Amal Clooney, international leaders call for accountability in Sudan war

Agencies – Sudan Event

Human rights lawyer Amal Clooney and world leaders on Thursday pleaded for more attention to be paid to the war in Sudan and for accountability in fighting that has killed thousands and displaced millions of civilians.
“There are survivors around the world who see robust and concerted action on Ukraine, and … they are no less deserving elsewhere,” Clooney said at an event in New York during the annual high-level United Nations General Assembly.
The event was hosted by the U.S., Canada, Gambia, Norway and the United Kingdom to bring attention to the Sudan conflict and ensure justice. The war between the army and the paramilitary Rapid Support Forces (RSF) broke out in mid-April when disputes linked to an internationally-backed plan for a political transition boiled over, four years after long-time ruler Omar al-Bashir was overthrown in a popular uprising.
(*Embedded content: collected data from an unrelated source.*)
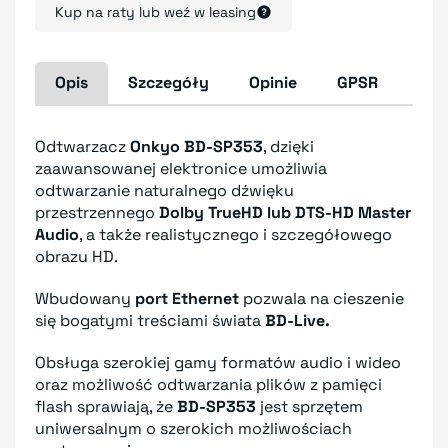
Kup na raty lub weź w leasing
Opis
Szczegóły
Opinie
GPSR
Odtwarzacz
Onkyo BD-SP353
, dzięki
zaawansowanej elektronice umożliwia
odtwarzanie naturalnego dźwięku
przestrzennego
Dolby TrueHD lub DTS-HD Master
Audio
, a także realistycznego i szczegółowego
obrazu HD.
Wbudowany
port Ethernet
pozwala na cieszenie
się bogatymi treściami świata
BD-Live.
Obsługa szerokiej gamy formatów audio i wideo
oraz możliwość odtwarzania plików z pamięci
flash sprawiają, że
BD-SP353
jest sprzętem
uniwersalnym o szerokich możliwościach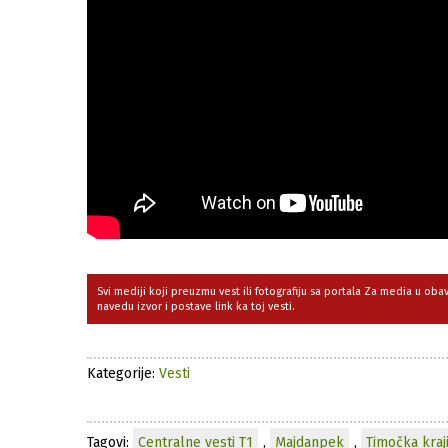
Svi mediji koji preuzmu vest ili fotografiju sa portala Za media u ob
navedu izvor i postave link ka toj vesti.
Kategorije:
Vesti
Tagovi:
Centralne vesti T1
,
Majdanpek
,
Timočka kraj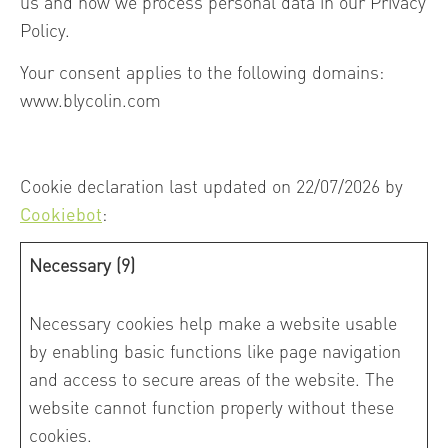
us and how we process personal data in our Privacy
Policy.
Your consent applies to the following domains:
www.blycolin.com
Cookie declaration last updated on 22/07/2026 by
Cookiebot
:
Necessary (9)
Necessary cookies help make a website usable
by enabling basic functions like page navigation
and access to secure areas of the website. The
website cannot function properly without these
cookies.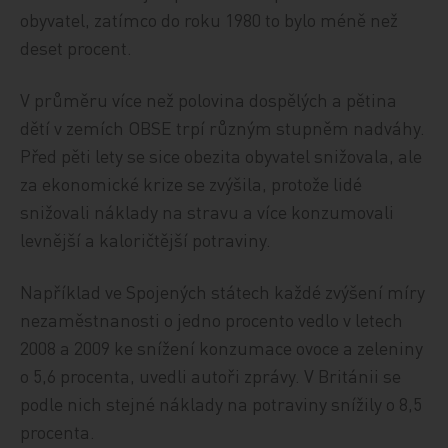
obyvatel, zatímco do roku 1980 to bylo méně než
deset procent.
V průměru více než polovina dospělých a pětina
dětí v zemích OBSE trpí různým stupněm nadváhy.
Před pěti lety se sice obezita obyvatel snižovala, ale
za ekonomické krize se zvýšila, protože lidé
snižovali náklady na stravu a více konzumovali
levnější a kaloričtější potraviny.
Například ve Spojených státech každé zvýšení míry
nezaměstnanosti o jedno procento vedlo v letech
2008 a 2009 ke snížení konzumace ovoce a zeleniny
o 5,6 procenta, uvedli autoři zprávy. V Británii se
podle nich stejné náklady na potraviny snížily o 8,5
procenta.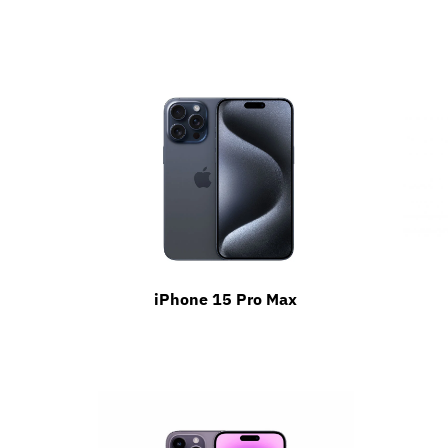
iPhone 15 Pro Max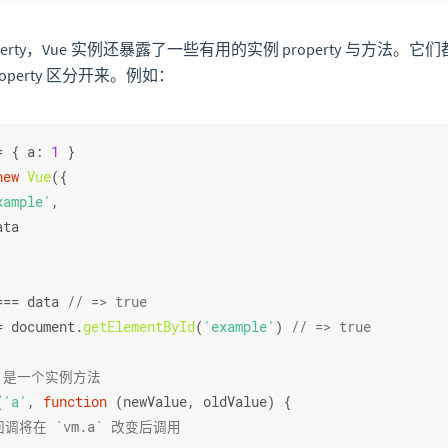
perty，Vue 实例还暴露了一些有用的实例 property 与方法。
operty 区分开来。例如：
= { 
a
: 
1
 }
new
Vue
({
xample'
,
ata
=== data 
// => true
= 
document
.
getElementById
(
'example'
) 
// => true
ch 是一个实例方法
(
'a'
, 
function
 (
newValue, oldValue
) {
回调将在 `vm.a` 改变后调用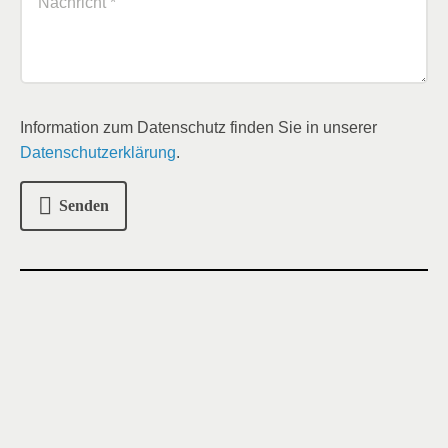
Information zum Datenschutz finden Sie in unserer
Datenschutzerklärung
.
Senden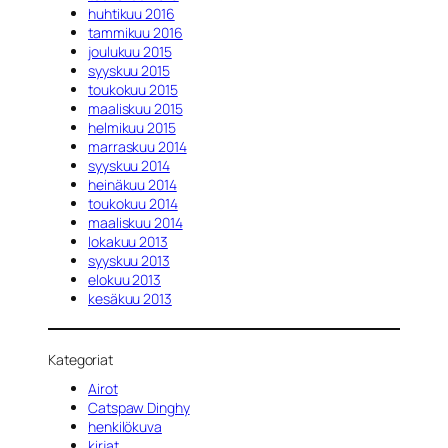
huhtikuu 2016
tammikuu 2016
joulukuu 2015
syyskuu 2015
toukokuu 2015
maaliskuu 2015
helmikuu 2015
marraskuu 2014
syyskuu 2014
heinäkuu 2014
toukokuu 2014
maaliskuu 2014
lokakuu 2013
syyskuu 2013
elokuu 2013
kesäkuu 2013
Kategoriat
Airot
Catspaw Dinghy
henkilökuva
kirjat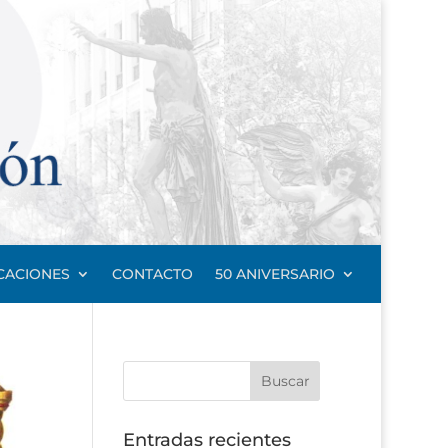
CACIONES
CONTACTO
50 ANIVERSARIO
Entradas recientes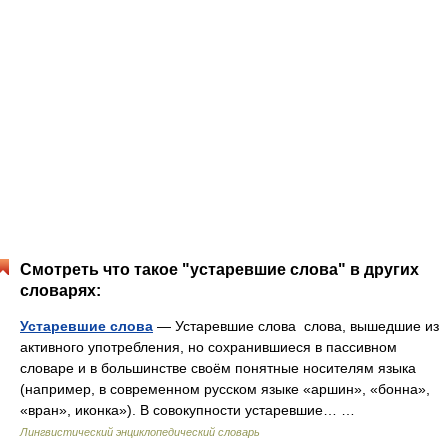
Смотреть что такое "устаревшие слова" в других
словарях:
Устаревшие слова
— Устаревшие слова слова, вышедшие из
активного употребления, но сохранившиеся в пассивном
словаре и в большинстве своём понятные носителям языка
(например, в современном русском языке «аршин», «бонна»,
«вран», иконка»). В совокупности устаревшие… …
Лингвистический энциклопедический словарь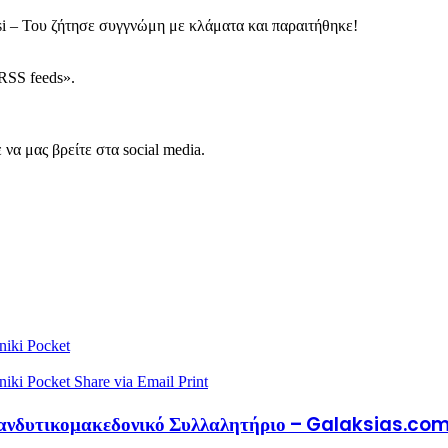
 – Του ζήτησε συγγνώμη με κλάματα και παραιτήθηκε!
RSS feeds».
να μας βρείτε στα social media.
niki
Pocket
niki
Pocket
Share via Email
Print
 Πανδυτικομακεδονικό Συλλαλητήριο – Galaksias.co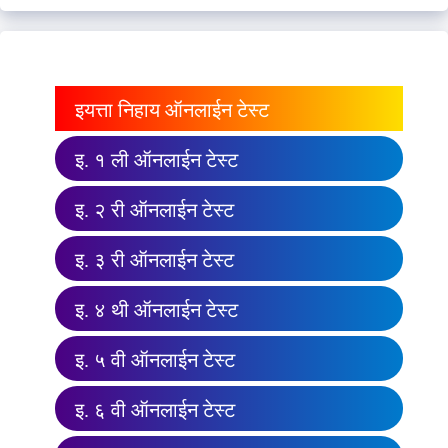
इयत्ता निहाय ऑनलाईन टेस्ट
इ. १ ली ऑनलाईन टेस्ट
इ. २ री ऑनलाईन टेस्ट
इ. ३ री ऑनलाईन टेस्ट
इ. ४ थी ऑनलाईन टेस्ट
इ. ५ वी ऑनलाईन टेस्ट
इ. ६ वी ऑनलाईन टेस्ट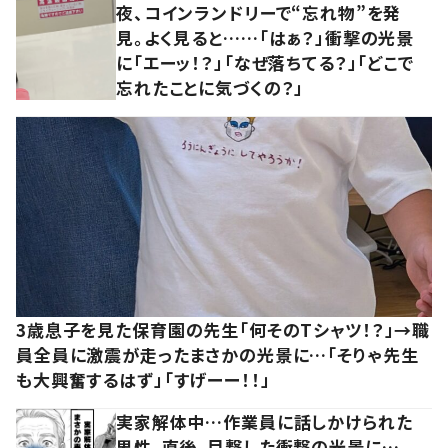
夜、コインランドリーで“忘れ物”を発
見。よく見ると……「はぁ？」衝撃の光景
に「エーッ！？」「なぜ落ちてる？」「どこで
忘れたことに気づくの？」
3歳息子を見た保育園の先生「何そのTシャツ！？」→職
員全員に激震が走ったまさかの光景に…「そりゃ先生
も大興奮するはず」「すげーー！！」
実家解体中…作業員に話しかけられた
男性。直後、目撃した衝撃の光景に…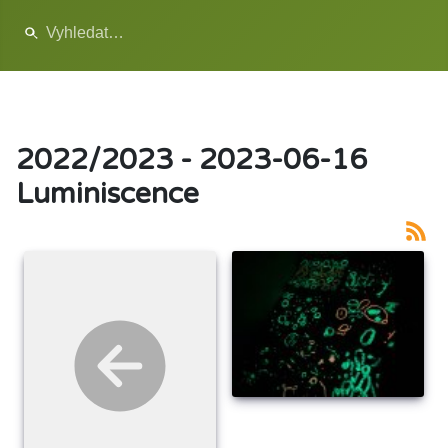
2022/2023 - 2023-06-16
Luminiscence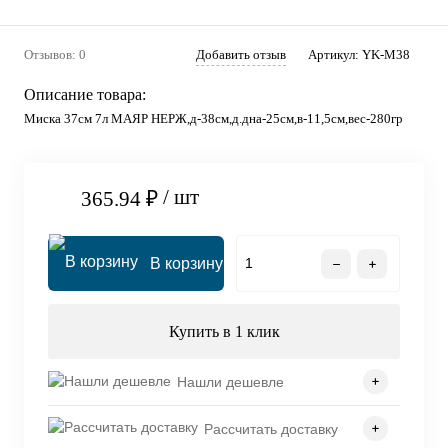
Отзывов: 0
Добавить отзыв
Артикул:
YK-M38
Описание товара:
Миска 37см 7л МАЯР НЕРЖ,д-38см,д.дна-25см,в-11,5см,вес-280гр
/ шт
365.94 ₽
В корзину
Купить в 1 клик
Нашли дешевле
Рассчитать доставку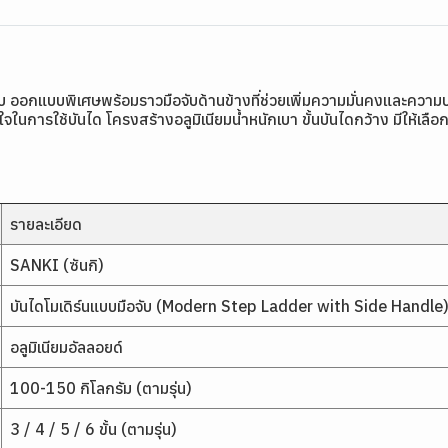
จับ ออกแบบพิเศษพร้อมราวมือจับด้านข้างที่ช่วยเพิ่มความมั่นคงและความป
จในการใช้บันได โครงสร้างอลูมิเนียมน้ำหนักเบา ขั้นบันไดกว้าง มีให้เลือก
รายละเอียด
SANKI (ซันกิ)
บันไดโมเดิร์นแบบมือจับ (Modern Step Ladder with Side Handle
อลูมิเนียมอัลลอยด์
100-150 กิโลกรัม (ตามรุ่น)
3 / 4 / 5 / 6 ขั้น (ตามรุ่น)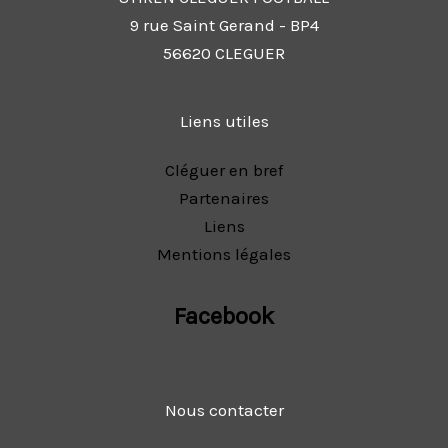
9 rue Saint Gerand - BP4
56620 CLEGUER
Liens utiles
Cléguer en bref
Partenaires
Liens
Mentions légales
Facebook
Nous contacter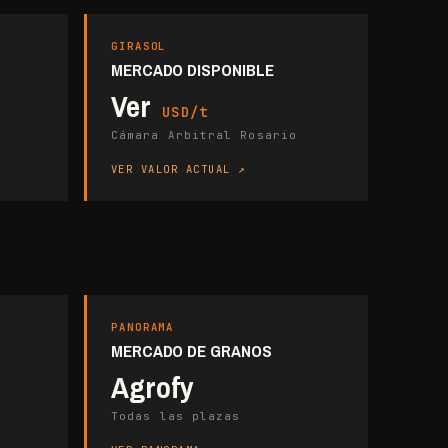
GIRASOL
MERCADO DISPONIBLE
Ver
USD/t
Cámara Arbitral Rosario
VER VALOR ACTUAL
PANORAMA
MERCADO DE GRANOS
Agrofy
Todas las plazas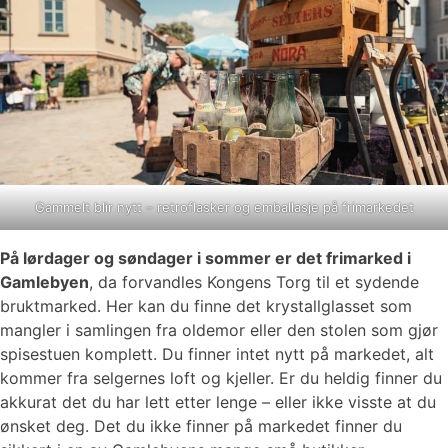
Gammelt blir nytt – retroflasker og emballasje på frimarkedet
På lørdager og søndager i sommer er det frimarked i
Gamlebyen
, da forvandles Kongens Torg til et sydende
bruktmarked. Her kan du finne det krystallglasset som
mangler i samlingen fra oldemor eller den stolen som gjør
spisestuen komplett. Du finner intet nytt på markedet, alt
kommer fra selgernes loft og kjeller. Er du heldig finner du
akkurat det du har lett etter lenge – eller ikke visste at du
ønsket deg. Det du ikke finner på markedet finner du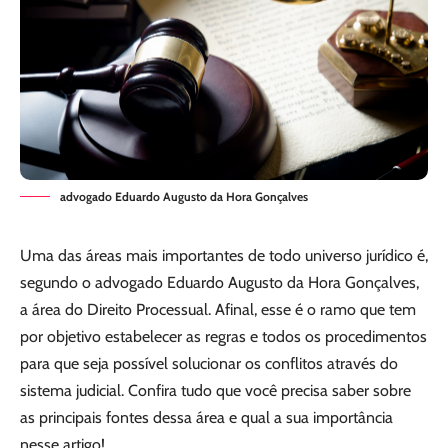
advogado Eduardo Augusto da Hora Gonçalves
Uma das áreas mais importantes de todo universo jurídico é,
segundo o advogado Eduardo Augusto da Hora Gonçalves,
a área do Direito Processual. Afinal, esse é o ramo que tem
por objetivo estabelecer as regras e todos os procedimentos
para que seja possível solucionar os conflitos através do
sistema judicial. Confira tudo que você precisa saber sobre
as principais fontes dessa área e qual a sua importância
nesse artigo!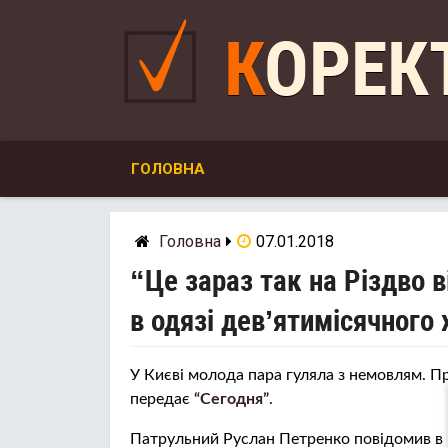
Skip
to
КОРЕ
content
ГОЛОВНА
Головна
07.01.2018
“Це зараз так на Різдво в
в одязі дев’ятимісячного
У Києві молода пара гуляла з немовлям. П
передає
“Сегодня”
.
Пaтрyльний Руслан Петренко повідомив в 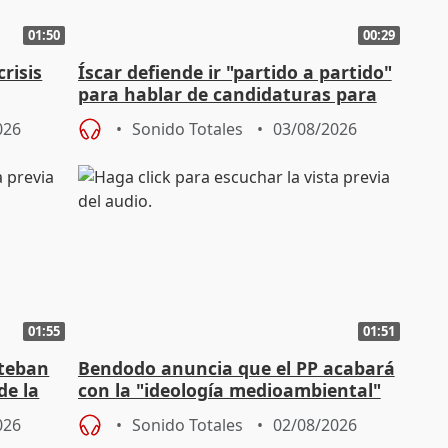
01:50
00:29
risis
Íscar defiende ir "partido a partido"
para hablar de candidaturas para
2027
026
Sonido Totales
03/08/2026
01:55
01:51
steban
Bendodo anuncia que el PP acabará
de la
con la "ideología medioambiental"
para regenerar las playas
026
Sonido Totales
02/08/2026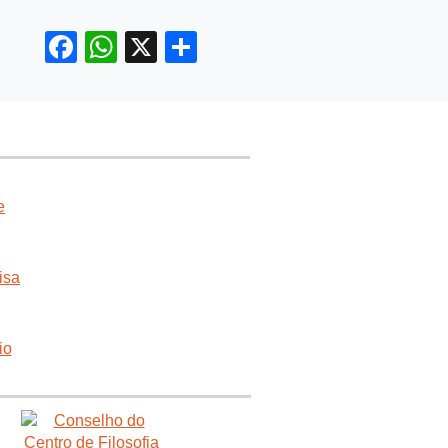
Facebook
WhatsApp
X
Share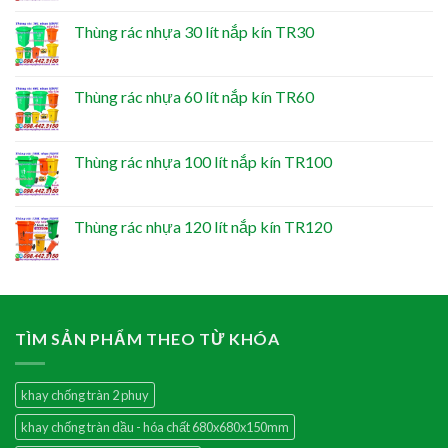
Thùng rác nhựa 30 lít nắp kín TR30
Thùng rác nhựa 60 lít nắp kín TR60
Thùng rác nhựa 100 lít nắp kín TR100
Thùng rác nhựa 120 lít nắp kín TR120
TÌM SẢN PHẨM THEO TỪ KHÓA
khay chống tràn 2 phuy
khay chống tràn dầu - hóa chất 680x680x150mm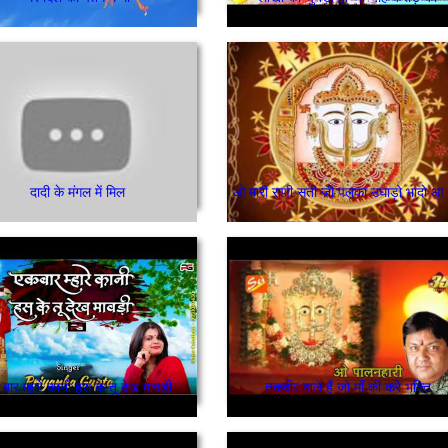
दादी के मंगल में मिल
ओ 
बार म्हारे कानी हस के तू देख मावड़ी
तकदीर वाले हैं जो माँ की करे भक्ति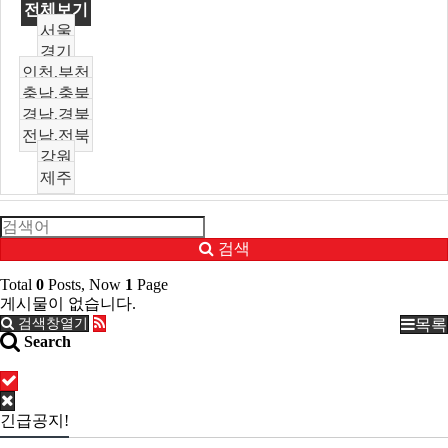
전체보기
서울
경기
인천,부천
충남,충북
경남,경북
전남,전북
강원
제주
검색
Total
0
Posts, Now
1
Page
게시물이 없습니다.
검색창열기
목록
Search
긴급공지!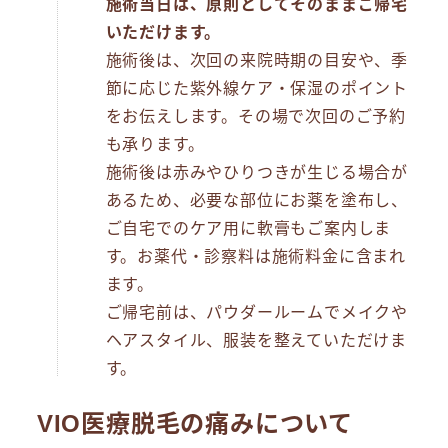
施術当日は、原則としてそのままご帰宅
いただけます。
施術後は、次回の来院時期の目安や、季
節に応じた紫外線ケア・保湿のポイント
をお伝えします。その場で次回のご予約
も承ります。
施術後は赤みやひりつきが生じる場合が
あるため、必要な部位にお薬を塗布し、
ご自宅でのケア用に軟膏もご案内しま
す。お薬代・診察料は施術料金に含まれ
ます。
ご帰宅前は、パウダールームでメイクや
ヘアスタイル、服装を整えていただけま
す。
VIO医療脱毛の痛みについて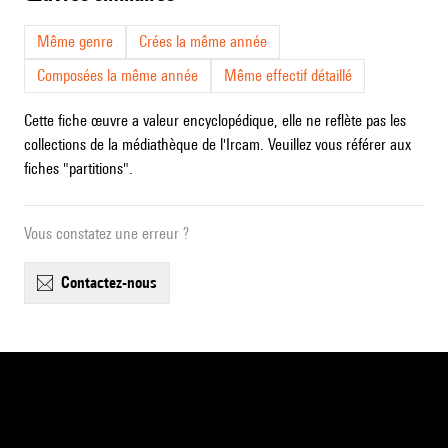
Même genre
Crées la même année
Composées la même année
Même effectif détaillé
Cette fiche œuvre a valeur encyclopédique, elle ne reflète pas les
collections de la médiathèque de l'Ircam. Veuillez vous référer aux
fiches "partitions".
Vous constatez une erreur ?
contactez-nous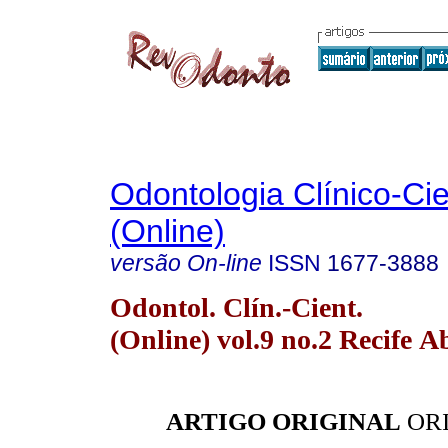
Odontologia Clínico-Cie
(Online)
versão On-line
ISSN
1677-3888
Odontol. Clín.-Cient.
(Online) vol.9 no.2 Recife A
ARTIGO ORIGINAL
ORI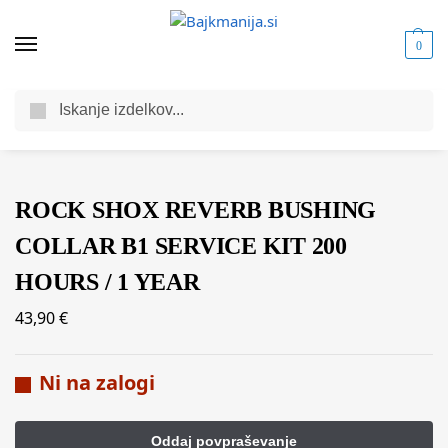
0
Iskanje
Domov
Trgovina
Komponente za kolesa
Sedežni sklop
Dodatki in nadomestni deli za sedežne opore
/
/
/
/
ROCK SHOX REVERB BUSHING
COLLAR B1 SERVICE KIT 200
HOURS / 1 YEAR
43,90
€
Ni na zalogi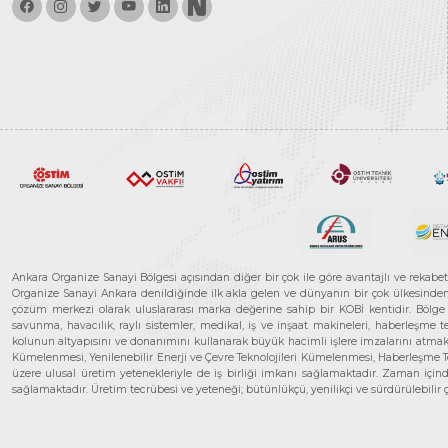
Ankara Organize Sanayi Bölgesi açısından diğer bir çok ile göre avantajlı ve rekab
Organize Sanayi Ankara denildiğinde ilk akla gelen ve dünyanın bir çok ülkesinden her
çözüm merkezi olarak uluslararası marka değerine sahip bir KOBİ kentidir. Bölge iş
savunma, havacılık, raylı sistemler, medikal, iş ve inşaat makineleri, haberleşme 
kolunun altyapısını ve donanımını kullanarak büyük hacimli işlere imzalarını atmak
Kümelenmesi, Yenilenebilir Enerji ve Çevre Teknolojileri Kümelenmesi, Haberleşm
üzere ulusal üretim yetenekleriyle de iş birliği imkanı sağlamaktadır. Zaman içinde 
sağlamaktadır. Üretim tecrübesi ve yeteneği; bütünlükçü, yenilikçi ve sürdürülebili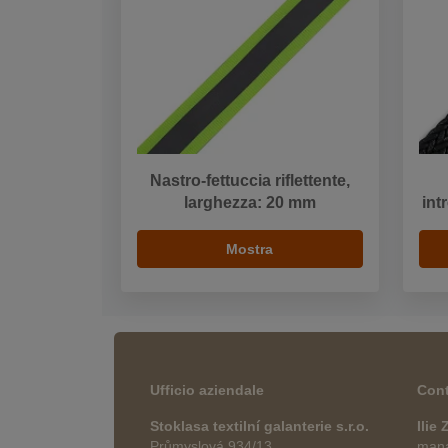
Nastro-fettuccia riflettente,
larghezza: 20 mm
int
Mostra
Ufficio aziendale
Cont
Stoklasa textilní galanterie s.r.o.
Ilie
Průmyslová 934/13
manag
U.S. Ambassador to the United Nations, Linda Thomas-Greenfield, said the United States supports the International Criminal Court (ICC) prosecutor’s announcement that alleged war crimes and crimes against humanity committed in Darfur region of Sudan may be subject to investigation and that his office has started investigating recent events.
Ethnically motivated attacks perpetrated by Sudan’s RSF and allied militia have killed hundreds in West Darfur, the United Nations human rights chief said this month.
In the early 2000s, some 300,000 people were killed in Darfur when “Janjaweed” militias – from which the RSF formed – helped the army crush a rebellion by mainly non-Arab groups. Sudanese leaders are wanted by the ICC for genocide and crimes against humanity.
“The international community has failed to hold those responsible for previous crimes to account. So, these guys think they can do it again. We’ve failed to secure justice for the people of Darfur. And that needs to change immediately,” Thomas-Greenfield said on Thursday.
The conflict has caused widespread clashes, looting and shortages of food and medicine in Khartoum and other cities, driving more than 5 million people from their homes.
“If we’re not outraged by what we’re seeing here, where’s our humanity?” ICC Prosecutor Karim Khan asked at Thursday’s event.
U.N. aid chief Martin Griffiths said at a separate meeting on Sudan on Wednesday that 5,000 people have been killed, 12,000 injured and more than 6 million face acute food shortages.